### Exercise directions:
Of the lines below, write out exactly those from the line with "index tip: (152, 346)" through the line with "middle mcp: (296, 244)", both included, and skip the rest.

(Extracted data entries)
-- Opening Marker --

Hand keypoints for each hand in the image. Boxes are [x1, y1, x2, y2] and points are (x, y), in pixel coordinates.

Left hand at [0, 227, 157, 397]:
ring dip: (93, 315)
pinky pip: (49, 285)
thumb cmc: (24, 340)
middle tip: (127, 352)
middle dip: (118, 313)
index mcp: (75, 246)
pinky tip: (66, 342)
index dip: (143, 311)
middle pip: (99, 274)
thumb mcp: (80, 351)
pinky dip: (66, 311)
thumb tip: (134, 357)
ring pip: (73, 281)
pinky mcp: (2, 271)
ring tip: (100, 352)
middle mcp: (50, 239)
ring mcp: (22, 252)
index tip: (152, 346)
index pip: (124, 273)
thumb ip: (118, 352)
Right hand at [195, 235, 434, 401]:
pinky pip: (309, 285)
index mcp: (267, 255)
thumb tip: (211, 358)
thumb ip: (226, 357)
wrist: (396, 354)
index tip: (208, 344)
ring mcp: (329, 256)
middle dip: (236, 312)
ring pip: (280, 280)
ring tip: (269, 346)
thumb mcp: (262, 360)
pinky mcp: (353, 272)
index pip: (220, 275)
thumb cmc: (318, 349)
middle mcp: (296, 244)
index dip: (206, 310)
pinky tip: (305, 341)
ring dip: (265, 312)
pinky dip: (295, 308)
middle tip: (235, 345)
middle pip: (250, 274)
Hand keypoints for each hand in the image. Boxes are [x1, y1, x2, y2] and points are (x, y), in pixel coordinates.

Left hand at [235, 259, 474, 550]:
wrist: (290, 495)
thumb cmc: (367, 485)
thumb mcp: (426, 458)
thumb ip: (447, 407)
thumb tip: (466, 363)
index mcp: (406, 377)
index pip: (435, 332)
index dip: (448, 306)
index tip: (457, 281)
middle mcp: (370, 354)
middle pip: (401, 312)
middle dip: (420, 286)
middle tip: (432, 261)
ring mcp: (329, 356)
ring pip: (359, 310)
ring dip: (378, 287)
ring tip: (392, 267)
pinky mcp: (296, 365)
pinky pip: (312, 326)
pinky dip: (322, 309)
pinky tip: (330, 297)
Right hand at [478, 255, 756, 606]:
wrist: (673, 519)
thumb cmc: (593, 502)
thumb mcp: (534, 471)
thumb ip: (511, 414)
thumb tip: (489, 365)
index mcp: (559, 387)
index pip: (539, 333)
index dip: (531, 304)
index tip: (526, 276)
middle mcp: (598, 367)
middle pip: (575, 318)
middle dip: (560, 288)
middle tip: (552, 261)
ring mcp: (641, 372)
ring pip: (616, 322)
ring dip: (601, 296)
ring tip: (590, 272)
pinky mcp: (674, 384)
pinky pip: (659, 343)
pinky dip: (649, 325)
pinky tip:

-- Closing Marker --

### Output for this task:
index tip: (152, 346)
index pip: (124, 273)
thumb ip: (118, 352)
Right hand at [195, 235, 434, 401]:
pinky pip: (309, 285)
index mcp: (267, 255)
thumb tip: (211, 358)
thumb ip: (226, 357)
wrist: (396, 354)
index tip: (208, 344)
ring mcp: (329, 256)
middle dip: (236, 312)
ring pip: (280, 280)
ring tip: (269, 346)
thumb mcp: (262, 360)
pinky mcp: (353, 272)
index pip: (220, 275)
thumb cmc: (318, 349)
middle mcp: (296, 244)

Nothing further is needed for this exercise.